What’s next for China?


What’s next for China?

China is making strides toward becoming a consumer-driven economy

The economic backdrop to the 18th national congress of the Chinese Communist Party may not have been all sunshine. But the continuing robust growth of the world’s second biggest and most dynamic large economy should have provided cheer for Party members as they gathered in Beijing to appoint the next generation of China’s leadership. And while the new leadership’s stance on some issues may be widely debated, there already appears to be a consensus that the country can navigate to a slower but more sustainable growth path marked by greater productivity and consumer input over the coming decade—and there are early signs it is moving in that direction.

In this paper we provide insights for Chinese and international business leaders into how the profile of China’s economy is likely to change on this evolutionary path, how this will play out in the country’s cities, which are key drivers of growth, and what are some implications for their businesses.

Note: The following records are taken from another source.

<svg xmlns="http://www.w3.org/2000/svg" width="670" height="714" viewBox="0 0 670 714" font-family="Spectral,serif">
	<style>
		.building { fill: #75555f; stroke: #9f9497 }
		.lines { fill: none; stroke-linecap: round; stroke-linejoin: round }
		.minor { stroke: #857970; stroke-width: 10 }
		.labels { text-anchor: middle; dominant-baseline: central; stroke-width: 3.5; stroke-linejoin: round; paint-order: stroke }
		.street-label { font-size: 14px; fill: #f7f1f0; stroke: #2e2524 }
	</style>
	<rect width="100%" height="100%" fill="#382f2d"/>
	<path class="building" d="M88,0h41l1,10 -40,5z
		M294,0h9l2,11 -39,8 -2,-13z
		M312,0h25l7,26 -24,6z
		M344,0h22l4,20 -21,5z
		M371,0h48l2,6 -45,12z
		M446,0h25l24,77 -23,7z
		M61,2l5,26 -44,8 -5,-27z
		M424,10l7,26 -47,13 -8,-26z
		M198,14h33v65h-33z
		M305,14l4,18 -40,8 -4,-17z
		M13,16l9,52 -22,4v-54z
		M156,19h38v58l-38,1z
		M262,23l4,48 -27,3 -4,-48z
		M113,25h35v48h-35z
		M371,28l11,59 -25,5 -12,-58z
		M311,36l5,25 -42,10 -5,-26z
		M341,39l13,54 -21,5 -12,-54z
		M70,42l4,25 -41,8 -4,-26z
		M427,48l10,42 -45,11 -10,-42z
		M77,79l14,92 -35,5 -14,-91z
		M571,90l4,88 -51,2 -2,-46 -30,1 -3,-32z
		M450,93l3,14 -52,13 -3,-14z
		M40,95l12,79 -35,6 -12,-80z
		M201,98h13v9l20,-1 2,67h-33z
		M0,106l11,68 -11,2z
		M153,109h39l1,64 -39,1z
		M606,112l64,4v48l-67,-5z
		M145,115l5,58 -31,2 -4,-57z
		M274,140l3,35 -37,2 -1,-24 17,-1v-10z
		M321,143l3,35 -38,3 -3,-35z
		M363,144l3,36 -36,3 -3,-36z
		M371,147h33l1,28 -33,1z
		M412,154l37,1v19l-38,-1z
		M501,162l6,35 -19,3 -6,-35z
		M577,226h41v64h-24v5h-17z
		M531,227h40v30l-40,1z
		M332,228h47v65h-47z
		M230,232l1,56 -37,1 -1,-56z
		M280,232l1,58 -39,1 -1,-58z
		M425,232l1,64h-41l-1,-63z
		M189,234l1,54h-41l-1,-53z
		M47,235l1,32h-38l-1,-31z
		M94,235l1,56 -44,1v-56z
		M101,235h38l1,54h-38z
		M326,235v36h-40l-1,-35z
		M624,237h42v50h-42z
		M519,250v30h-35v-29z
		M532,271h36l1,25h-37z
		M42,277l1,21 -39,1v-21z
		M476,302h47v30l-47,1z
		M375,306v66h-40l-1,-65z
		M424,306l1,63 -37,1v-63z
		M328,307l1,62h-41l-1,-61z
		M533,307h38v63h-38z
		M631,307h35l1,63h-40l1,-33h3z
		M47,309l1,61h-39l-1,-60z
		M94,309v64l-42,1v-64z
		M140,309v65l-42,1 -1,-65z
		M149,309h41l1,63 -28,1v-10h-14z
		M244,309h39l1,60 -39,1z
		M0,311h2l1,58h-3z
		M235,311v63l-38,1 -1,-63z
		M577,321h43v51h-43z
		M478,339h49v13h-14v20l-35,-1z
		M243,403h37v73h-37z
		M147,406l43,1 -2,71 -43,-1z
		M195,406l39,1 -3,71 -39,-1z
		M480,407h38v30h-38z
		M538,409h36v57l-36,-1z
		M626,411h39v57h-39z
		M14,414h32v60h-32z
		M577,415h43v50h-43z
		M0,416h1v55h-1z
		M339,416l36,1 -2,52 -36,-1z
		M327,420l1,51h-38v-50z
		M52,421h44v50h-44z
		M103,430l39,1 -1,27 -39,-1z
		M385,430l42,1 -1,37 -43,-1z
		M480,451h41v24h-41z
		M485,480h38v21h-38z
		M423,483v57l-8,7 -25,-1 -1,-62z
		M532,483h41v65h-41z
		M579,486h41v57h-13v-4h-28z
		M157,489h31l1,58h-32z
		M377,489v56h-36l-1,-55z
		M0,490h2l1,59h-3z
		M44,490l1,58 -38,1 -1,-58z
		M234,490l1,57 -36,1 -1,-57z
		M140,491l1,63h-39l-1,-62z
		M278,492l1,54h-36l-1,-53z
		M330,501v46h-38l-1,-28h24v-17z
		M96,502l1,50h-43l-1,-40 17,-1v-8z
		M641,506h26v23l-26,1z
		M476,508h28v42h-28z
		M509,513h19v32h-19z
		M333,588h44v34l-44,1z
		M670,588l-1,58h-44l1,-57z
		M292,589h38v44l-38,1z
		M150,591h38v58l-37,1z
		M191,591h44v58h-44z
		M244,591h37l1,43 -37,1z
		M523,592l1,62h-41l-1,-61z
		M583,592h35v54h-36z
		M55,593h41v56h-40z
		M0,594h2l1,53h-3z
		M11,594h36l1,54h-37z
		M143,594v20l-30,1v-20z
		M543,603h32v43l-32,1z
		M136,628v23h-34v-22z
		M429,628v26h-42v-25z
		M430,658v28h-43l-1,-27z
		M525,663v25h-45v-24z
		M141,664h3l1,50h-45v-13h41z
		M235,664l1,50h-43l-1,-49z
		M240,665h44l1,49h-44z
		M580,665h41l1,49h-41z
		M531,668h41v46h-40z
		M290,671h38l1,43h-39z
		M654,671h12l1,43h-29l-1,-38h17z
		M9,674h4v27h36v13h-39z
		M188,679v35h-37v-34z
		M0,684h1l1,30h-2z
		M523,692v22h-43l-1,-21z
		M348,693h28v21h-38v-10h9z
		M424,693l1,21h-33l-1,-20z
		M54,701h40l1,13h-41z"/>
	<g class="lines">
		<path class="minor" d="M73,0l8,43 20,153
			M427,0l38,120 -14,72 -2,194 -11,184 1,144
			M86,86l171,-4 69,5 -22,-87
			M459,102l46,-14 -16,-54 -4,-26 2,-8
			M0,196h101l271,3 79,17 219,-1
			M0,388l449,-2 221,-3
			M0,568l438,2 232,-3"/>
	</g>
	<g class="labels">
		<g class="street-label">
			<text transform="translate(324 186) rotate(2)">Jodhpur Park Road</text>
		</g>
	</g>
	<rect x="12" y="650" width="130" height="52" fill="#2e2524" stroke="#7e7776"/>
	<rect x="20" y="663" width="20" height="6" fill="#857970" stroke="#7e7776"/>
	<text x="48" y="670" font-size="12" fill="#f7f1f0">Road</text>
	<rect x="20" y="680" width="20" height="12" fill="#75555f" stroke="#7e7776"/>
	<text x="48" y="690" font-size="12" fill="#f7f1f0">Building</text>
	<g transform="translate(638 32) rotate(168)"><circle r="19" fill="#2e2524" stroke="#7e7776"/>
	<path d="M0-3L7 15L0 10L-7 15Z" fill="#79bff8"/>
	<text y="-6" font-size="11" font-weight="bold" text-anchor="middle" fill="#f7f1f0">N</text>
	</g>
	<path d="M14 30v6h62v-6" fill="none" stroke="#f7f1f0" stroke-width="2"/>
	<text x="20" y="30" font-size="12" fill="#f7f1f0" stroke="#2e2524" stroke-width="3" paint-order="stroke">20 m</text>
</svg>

Our macroeconomic perspective on China is that the country will maintain growth momentum by transitioning from an investment-led economy into a consumptiondriven and service-driven economy by 2030. As China’s economy makes this transition and continues to expand, the consensus of GDP projections that we have compiled suggests that the economy’s growth rate will be, however, slower than in the last decade.

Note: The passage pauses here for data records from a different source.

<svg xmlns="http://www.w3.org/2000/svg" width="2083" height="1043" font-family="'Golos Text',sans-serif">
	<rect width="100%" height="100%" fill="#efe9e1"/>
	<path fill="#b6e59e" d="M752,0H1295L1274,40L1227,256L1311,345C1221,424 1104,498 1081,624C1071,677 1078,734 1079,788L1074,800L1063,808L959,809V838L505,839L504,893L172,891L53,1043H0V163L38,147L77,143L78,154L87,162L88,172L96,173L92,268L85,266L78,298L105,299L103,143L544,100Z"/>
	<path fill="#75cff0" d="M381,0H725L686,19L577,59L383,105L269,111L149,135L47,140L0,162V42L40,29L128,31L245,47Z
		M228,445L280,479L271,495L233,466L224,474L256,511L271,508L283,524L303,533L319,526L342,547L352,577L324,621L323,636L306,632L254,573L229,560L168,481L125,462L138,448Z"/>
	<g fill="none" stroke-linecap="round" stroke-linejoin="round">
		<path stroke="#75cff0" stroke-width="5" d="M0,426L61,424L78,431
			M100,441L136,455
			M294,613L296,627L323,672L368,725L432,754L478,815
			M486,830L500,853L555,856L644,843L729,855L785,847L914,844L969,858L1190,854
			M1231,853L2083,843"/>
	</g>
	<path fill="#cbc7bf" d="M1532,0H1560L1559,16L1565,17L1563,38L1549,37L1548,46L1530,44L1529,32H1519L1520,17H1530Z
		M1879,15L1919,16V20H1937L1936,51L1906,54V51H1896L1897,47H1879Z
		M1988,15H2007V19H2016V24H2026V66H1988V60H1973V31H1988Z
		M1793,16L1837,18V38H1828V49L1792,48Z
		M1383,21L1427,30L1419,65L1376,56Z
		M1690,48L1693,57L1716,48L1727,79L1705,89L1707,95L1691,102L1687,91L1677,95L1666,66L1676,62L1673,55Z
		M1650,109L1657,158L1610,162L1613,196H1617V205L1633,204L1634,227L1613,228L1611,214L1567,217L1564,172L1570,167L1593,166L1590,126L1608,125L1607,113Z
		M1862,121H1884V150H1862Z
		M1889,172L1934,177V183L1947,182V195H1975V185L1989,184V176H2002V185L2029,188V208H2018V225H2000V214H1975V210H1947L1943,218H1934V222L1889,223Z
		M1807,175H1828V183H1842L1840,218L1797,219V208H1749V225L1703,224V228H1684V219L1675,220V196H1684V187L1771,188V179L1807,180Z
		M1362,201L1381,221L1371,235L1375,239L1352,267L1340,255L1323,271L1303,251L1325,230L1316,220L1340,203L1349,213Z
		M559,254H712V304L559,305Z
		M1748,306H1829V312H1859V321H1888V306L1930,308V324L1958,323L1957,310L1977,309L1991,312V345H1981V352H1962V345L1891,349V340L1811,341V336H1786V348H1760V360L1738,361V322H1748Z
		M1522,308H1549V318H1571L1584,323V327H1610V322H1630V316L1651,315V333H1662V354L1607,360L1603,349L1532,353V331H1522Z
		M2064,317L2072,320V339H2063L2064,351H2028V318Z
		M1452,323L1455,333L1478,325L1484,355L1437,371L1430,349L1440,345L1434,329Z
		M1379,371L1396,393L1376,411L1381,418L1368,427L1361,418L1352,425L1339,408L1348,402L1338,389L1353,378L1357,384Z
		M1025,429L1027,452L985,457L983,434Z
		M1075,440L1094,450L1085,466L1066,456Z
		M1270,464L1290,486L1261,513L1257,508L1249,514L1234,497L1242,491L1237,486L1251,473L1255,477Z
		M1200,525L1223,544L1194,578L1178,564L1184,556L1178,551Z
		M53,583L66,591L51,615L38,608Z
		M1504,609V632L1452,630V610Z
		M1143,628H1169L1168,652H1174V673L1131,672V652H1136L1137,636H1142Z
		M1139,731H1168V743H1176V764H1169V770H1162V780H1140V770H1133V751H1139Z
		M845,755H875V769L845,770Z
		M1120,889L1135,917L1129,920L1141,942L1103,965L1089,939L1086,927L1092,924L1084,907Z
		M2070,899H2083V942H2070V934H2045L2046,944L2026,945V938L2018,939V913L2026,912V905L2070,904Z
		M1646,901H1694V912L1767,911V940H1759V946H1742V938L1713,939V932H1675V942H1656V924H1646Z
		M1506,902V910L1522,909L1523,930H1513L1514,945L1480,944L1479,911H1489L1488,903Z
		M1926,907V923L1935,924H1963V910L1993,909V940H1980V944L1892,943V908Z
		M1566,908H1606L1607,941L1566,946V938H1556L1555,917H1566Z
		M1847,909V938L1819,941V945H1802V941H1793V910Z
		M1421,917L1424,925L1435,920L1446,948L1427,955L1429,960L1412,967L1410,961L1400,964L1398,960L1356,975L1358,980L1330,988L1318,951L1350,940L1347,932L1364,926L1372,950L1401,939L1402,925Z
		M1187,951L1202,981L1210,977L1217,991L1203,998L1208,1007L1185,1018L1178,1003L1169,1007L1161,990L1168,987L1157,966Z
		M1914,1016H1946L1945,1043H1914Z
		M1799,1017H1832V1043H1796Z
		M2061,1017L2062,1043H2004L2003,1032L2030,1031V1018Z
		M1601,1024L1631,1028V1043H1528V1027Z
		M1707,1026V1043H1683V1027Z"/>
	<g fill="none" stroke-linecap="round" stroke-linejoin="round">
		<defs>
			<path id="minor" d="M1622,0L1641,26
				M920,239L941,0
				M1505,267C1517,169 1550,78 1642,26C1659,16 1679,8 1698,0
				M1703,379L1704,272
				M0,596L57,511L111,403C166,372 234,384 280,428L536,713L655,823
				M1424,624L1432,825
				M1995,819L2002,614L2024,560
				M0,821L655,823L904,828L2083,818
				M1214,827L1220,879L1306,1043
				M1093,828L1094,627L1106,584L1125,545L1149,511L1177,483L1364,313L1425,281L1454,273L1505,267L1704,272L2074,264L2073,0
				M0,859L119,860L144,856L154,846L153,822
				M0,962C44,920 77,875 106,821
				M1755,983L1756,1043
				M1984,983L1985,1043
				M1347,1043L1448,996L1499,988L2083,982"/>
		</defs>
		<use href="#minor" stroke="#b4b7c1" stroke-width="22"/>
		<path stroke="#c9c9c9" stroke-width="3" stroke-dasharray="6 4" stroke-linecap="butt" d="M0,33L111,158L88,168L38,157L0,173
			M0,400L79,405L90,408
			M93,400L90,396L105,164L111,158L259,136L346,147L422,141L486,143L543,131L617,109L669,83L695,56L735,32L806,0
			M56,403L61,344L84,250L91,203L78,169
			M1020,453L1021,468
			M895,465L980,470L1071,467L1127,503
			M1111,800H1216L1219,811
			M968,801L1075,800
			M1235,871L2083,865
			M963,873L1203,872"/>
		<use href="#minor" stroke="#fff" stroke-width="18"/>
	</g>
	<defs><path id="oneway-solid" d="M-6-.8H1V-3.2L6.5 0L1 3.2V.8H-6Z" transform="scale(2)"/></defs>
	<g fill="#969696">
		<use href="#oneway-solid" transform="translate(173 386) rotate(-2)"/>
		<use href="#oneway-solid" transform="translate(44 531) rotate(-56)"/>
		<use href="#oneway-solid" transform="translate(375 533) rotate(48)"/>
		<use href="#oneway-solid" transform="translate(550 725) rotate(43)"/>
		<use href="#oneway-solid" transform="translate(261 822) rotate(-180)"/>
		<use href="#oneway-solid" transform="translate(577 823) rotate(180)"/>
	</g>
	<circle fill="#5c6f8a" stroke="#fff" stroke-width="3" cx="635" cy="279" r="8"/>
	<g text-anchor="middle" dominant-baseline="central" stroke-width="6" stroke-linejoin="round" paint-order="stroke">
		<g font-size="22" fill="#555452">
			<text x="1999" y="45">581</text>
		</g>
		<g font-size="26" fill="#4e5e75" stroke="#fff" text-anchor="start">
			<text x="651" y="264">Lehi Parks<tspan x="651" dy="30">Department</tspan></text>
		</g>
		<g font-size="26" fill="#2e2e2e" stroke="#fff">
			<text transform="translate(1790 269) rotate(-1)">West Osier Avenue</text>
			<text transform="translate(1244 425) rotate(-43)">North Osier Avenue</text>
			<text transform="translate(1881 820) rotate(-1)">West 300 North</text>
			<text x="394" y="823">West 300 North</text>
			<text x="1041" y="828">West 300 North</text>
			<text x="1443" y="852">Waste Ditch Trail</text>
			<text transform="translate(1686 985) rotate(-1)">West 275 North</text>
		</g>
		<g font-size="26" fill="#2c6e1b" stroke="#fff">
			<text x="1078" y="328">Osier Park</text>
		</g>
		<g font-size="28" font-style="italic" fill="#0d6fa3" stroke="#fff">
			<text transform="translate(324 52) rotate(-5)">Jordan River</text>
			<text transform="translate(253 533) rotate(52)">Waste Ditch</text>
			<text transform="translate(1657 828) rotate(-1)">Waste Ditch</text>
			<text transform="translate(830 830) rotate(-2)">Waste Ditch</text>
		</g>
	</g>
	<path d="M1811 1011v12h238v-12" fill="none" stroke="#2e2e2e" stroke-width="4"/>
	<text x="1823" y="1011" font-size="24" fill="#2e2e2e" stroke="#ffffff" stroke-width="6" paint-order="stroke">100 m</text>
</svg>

Markers of China’s progress toward the goal of a more economically developed society will be higher productivity of its workers and higher productivity and greater efficiency on the part of government. These trends will result in better-paid employment and a greater share of national income in the hands of consumers—the key determinant of China’s future economic profile. This is the scenario that the experts and international executives whom we regularly survey have identified as the most likely for China.

For businesses, there are clear opportunities to capture through differentiated approaches to the growing cities’ markets, while allocating their resources in an optimized way to the emerging hub-and-spoke city clusters. The increasingly affluent population of Chinese consumers presents huge market potential, but China’s demographic trends will create a more demanding labor landscape in terms of remuneration and employee requirements, and businesses need a comprehensive understanding of the country’s economic environment. Successful innovation in China is similarly likely to depend on deploying this deeper perspective. Companies that take the time to build an understanding of this key market will reap the rewards.